Well, the idea behind shelter evaluating and training programs IS to evaluate the dogs.
Along with some basic training, so they will have a better chance to fit where they go next.

When the Turken program started, they reported extremely high rates of adoption and dogs being still happily settled in their homes years later.

[QUOTE=Bluey;8453492]
Well, the idea behind shelter evaluating and training programs IS to evaluate the dogs.
Along with some basic training, so they will have a better chance to fit where they go next.

When the Turken program started, they reported extremely high rates of adoption and dogs being still happily settled in their homes years later.[/QUOTE]

Yes, I get it. IF the shelter does it. And even still, it doesn’t mean that the owners have no responsibility to carefully introduce their new pets to new situations and closely monitor them.

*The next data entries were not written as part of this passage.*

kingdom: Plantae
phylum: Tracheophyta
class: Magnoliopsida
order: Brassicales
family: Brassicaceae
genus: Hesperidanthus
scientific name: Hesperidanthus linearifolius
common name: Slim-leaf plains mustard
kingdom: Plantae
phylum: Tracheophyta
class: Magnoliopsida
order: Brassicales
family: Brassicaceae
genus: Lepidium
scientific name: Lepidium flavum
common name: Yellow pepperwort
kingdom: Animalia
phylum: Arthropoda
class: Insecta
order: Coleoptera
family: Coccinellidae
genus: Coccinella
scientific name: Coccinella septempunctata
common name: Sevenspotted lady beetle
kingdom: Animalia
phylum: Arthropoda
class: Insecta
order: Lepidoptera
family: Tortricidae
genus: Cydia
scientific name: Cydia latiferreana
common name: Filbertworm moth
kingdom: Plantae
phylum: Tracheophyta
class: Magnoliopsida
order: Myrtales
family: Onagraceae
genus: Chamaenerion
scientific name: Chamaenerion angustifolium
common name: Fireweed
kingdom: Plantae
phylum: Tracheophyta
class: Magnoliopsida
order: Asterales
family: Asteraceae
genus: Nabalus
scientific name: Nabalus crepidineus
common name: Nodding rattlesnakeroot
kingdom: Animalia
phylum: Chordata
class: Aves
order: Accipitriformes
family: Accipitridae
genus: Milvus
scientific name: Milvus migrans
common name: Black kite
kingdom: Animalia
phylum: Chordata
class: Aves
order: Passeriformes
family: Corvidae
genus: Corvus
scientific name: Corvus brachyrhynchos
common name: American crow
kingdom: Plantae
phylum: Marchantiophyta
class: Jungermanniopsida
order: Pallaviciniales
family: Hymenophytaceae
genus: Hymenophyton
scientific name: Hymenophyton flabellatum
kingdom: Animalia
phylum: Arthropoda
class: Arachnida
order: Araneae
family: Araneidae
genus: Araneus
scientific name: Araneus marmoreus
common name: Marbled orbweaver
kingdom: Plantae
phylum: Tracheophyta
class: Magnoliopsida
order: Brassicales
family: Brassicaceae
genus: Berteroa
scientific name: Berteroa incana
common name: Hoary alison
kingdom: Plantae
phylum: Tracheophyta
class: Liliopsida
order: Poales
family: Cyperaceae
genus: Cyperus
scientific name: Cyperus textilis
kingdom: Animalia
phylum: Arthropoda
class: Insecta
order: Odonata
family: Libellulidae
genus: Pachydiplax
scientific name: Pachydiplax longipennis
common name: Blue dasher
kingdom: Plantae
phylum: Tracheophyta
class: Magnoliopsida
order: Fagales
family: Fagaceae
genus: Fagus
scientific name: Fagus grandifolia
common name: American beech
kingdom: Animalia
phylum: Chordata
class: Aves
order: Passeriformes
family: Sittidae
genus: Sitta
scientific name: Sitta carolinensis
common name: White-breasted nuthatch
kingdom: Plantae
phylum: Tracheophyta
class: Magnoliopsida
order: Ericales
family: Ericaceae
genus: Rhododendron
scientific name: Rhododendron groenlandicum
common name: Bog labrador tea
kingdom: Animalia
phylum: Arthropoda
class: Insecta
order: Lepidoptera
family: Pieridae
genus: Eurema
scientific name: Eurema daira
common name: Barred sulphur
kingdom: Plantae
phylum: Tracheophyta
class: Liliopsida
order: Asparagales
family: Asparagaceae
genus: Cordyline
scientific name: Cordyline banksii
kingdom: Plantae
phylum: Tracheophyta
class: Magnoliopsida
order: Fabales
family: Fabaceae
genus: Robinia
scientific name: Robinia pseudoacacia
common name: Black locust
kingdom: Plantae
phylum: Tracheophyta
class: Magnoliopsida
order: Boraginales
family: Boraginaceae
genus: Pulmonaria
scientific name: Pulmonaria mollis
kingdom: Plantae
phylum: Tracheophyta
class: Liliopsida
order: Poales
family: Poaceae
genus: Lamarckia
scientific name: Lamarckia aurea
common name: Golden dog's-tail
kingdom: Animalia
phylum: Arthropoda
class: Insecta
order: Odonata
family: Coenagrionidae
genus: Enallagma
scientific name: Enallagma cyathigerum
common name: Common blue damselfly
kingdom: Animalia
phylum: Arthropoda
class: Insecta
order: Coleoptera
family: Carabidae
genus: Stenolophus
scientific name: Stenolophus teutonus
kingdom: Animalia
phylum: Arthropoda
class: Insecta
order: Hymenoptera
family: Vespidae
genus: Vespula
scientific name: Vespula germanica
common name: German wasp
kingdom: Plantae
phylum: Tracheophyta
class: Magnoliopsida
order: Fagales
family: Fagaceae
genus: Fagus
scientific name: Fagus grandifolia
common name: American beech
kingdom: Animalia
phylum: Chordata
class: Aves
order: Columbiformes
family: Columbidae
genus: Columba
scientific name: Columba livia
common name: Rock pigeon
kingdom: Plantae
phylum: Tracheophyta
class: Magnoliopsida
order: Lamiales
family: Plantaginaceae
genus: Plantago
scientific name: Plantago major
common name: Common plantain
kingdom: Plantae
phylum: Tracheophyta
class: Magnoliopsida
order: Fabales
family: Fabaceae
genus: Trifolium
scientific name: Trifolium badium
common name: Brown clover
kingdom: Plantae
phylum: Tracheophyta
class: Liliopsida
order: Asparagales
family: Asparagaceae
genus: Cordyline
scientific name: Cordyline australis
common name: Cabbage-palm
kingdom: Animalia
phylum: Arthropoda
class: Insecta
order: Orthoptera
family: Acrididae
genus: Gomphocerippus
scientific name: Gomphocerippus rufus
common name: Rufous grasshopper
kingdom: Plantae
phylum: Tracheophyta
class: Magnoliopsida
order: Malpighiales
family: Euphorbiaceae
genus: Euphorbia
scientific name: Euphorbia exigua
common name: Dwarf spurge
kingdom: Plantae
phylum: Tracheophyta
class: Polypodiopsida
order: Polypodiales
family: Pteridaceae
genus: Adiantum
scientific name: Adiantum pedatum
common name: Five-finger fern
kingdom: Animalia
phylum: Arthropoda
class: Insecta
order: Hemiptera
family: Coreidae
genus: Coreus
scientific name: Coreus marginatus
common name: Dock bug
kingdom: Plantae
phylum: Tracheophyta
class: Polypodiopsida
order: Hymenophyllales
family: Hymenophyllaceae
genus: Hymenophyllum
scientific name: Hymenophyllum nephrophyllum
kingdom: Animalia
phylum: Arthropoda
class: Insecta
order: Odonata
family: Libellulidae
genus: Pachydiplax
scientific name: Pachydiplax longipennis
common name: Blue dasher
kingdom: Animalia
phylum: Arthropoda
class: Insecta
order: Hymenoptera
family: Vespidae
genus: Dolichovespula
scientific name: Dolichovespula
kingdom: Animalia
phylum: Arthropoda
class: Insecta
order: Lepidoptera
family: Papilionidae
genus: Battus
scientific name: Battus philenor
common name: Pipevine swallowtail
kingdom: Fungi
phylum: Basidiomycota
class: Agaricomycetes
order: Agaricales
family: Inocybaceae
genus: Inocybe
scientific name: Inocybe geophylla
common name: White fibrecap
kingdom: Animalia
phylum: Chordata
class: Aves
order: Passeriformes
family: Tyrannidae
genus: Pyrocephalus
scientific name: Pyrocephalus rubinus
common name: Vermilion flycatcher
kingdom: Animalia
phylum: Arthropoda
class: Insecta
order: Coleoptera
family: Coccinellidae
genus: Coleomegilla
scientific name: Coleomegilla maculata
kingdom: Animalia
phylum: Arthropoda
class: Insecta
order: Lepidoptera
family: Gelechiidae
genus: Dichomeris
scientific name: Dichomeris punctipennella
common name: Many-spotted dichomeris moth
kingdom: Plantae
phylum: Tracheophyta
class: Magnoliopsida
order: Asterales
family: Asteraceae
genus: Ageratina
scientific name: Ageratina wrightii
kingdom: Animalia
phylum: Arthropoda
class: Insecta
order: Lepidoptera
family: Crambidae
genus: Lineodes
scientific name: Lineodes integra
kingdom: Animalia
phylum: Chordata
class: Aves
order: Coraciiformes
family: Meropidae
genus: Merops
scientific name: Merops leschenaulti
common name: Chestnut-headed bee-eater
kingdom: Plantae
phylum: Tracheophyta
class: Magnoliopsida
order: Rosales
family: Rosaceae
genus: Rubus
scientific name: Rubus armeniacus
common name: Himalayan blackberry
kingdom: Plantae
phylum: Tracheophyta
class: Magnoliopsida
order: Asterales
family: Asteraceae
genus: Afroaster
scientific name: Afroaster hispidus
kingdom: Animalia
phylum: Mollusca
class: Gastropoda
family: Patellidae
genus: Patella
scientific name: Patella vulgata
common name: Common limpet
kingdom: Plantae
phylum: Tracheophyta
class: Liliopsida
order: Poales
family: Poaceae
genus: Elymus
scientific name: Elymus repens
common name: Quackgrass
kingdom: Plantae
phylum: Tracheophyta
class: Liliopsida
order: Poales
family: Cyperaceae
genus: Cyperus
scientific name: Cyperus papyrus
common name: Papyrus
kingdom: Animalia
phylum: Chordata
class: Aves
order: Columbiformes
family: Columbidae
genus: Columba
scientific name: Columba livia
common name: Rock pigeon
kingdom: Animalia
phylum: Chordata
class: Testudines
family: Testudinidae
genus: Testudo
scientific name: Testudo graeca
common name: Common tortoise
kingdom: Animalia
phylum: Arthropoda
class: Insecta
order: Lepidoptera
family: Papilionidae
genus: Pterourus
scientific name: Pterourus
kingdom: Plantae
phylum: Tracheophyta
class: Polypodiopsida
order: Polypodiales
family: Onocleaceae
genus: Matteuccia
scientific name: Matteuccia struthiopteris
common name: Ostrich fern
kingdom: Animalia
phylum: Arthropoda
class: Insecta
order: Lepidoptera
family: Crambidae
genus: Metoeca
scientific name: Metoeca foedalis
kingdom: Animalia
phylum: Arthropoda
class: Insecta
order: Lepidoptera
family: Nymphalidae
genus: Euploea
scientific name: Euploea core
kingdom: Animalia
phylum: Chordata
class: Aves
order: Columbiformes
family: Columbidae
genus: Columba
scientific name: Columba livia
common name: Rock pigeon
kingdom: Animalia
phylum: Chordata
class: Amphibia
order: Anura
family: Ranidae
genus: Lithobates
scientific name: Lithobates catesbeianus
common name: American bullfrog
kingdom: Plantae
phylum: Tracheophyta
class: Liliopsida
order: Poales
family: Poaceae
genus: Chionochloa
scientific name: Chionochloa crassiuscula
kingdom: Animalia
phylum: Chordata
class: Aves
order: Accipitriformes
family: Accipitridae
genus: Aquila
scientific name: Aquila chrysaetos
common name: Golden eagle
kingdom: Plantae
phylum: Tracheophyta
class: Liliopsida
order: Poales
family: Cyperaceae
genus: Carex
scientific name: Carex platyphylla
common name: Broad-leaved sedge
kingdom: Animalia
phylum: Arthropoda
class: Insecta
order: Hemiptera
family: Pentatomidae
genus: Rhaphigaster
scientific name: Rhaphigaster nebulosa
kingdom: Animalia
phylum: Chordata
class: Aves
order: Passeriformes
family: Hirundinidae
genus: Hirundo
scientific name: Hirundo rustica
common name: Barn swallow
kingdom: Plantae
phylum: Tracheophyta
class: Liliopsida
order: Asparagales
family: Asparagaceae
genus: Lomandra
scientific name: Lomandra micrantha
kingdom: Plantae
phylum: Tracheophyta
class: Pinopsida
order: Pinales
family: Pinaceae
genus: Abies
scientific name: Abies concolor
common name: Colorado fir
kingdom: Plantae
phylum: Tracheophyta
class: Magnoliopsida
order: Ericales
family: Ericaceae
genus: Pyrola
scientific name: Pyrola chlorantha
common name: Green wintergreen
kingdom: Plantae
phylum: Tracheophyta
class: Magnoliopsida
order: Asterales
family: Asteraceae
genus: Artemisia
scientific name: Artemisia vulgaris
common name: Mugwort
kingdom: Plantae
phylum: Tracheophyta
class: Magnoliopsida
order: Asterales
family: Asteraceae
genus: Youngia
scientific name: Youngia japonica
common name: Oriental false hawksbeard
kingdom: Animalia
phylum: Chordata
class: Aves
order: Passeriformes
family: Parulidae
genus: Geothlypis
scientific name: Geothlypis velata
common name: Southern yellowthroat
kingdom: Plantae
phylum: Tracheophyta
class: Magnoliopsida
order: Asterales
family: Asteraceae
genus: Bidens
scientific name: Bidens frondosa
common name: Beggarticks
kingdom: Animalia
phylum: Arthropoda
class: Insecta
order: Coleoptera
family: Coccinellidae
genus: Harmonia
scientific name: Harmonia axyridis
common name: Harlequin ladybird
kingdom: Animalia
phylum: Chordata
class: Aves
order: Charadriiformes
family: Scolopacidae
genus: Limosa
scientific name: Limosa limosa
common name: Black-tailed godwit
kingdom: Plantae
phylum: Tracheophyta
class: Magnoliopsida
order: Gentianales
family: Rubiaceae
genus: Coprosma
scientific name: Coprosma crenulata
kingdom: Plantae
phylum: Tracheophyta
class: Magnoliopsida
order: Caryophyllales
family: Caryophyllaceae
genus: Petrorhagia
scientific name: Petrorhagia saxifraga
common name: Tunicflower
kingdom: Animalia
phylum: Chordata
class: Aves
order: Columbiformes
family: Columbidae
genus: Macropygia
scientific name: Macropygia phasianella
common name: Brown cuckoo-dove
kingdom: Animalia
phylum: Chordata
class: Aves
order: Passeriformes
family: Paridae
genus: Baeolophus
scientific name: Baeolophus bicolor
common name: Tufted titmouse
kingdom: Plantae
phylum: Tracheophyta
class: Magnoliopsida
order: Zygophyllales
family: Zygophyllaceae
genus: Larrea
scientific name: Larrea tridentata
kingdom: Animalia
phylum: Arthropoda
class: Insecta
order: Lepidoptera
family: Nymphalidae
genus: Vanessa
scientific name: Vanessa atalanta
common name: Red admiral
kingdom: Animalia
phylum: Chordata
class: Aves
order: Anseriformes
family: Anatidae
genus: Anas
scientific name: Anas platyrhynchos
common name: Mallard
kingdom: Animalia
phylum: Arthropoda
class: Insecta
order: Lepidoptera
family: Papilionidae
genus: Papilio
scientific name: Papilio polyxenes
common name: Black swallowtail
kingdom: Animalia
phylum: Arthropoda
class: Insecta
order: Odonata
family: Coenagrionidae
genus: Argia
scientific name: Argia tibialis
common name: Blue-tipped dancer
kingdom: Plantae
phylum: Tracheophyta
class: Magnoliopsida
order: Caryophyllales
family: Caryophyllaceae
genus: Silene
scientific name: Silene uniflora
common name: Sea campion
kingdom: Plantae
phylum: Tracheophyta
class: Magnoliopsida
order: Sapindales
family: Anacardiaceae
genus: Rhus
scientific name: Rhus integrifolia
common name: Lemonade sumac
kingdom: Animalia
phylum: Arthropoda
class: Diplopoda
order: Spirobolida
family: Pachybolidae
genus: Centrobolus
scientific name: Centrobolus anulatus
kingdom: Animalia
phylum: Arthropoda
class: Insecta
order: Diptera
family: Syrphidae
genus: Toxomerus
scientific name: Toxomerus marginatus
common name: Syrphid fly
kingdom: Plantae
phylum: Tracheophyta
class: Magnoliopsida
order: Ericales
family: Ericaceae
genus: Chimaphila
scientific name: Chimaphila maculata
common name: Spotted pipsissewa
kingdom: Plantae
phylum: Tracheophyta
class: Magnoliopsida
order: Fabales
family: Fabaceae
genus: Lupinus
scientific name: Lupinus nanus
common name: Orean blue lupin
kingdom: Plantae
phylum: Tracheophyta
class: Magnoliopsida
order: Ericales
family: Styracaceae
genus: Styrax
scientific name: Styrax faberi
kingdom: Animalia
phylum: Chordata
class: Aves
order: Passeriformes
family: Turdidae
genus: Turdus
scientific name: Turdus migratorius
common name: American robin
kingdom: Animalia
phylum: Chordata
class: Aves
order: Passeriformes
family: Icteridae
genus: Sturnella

I have owned my dogs since they were 8 weeks old, and I would still do this in new situations - e.g. I have horses, but I would never assume that their tolerance for horses would translate to goats or cows. If I wanted them to be safe around cows, I would introduce them carefully to see how the dog reacts and be able to provide correction or redirection if necessary.

[QUOTE=S1969;8453695]
Yes, I get it. IF the shelter does it. And even still, it doesn’t mean that the owners have no responsibility to carefully introduce their new pets to new situations and closely monitor them.

I have owned my dogs since they were 8 weeks old, and I would still do this in new situations - e.g. I have horses, but I would never assume that their tolerance for horses would translate to goats or cows. If I wanted them to be safe around cows, I would introduce them carefully to see how the dog reacts and be able to provide correction or redirection if necessary.[/QUOTE]

My understanding is that the OP was doing just that.
The dog was being introduced to any and all, was on leash.
Then the dog went way out of what normal dogs would do by the way it attacked the horse.
That is why the OP was asking about this situation.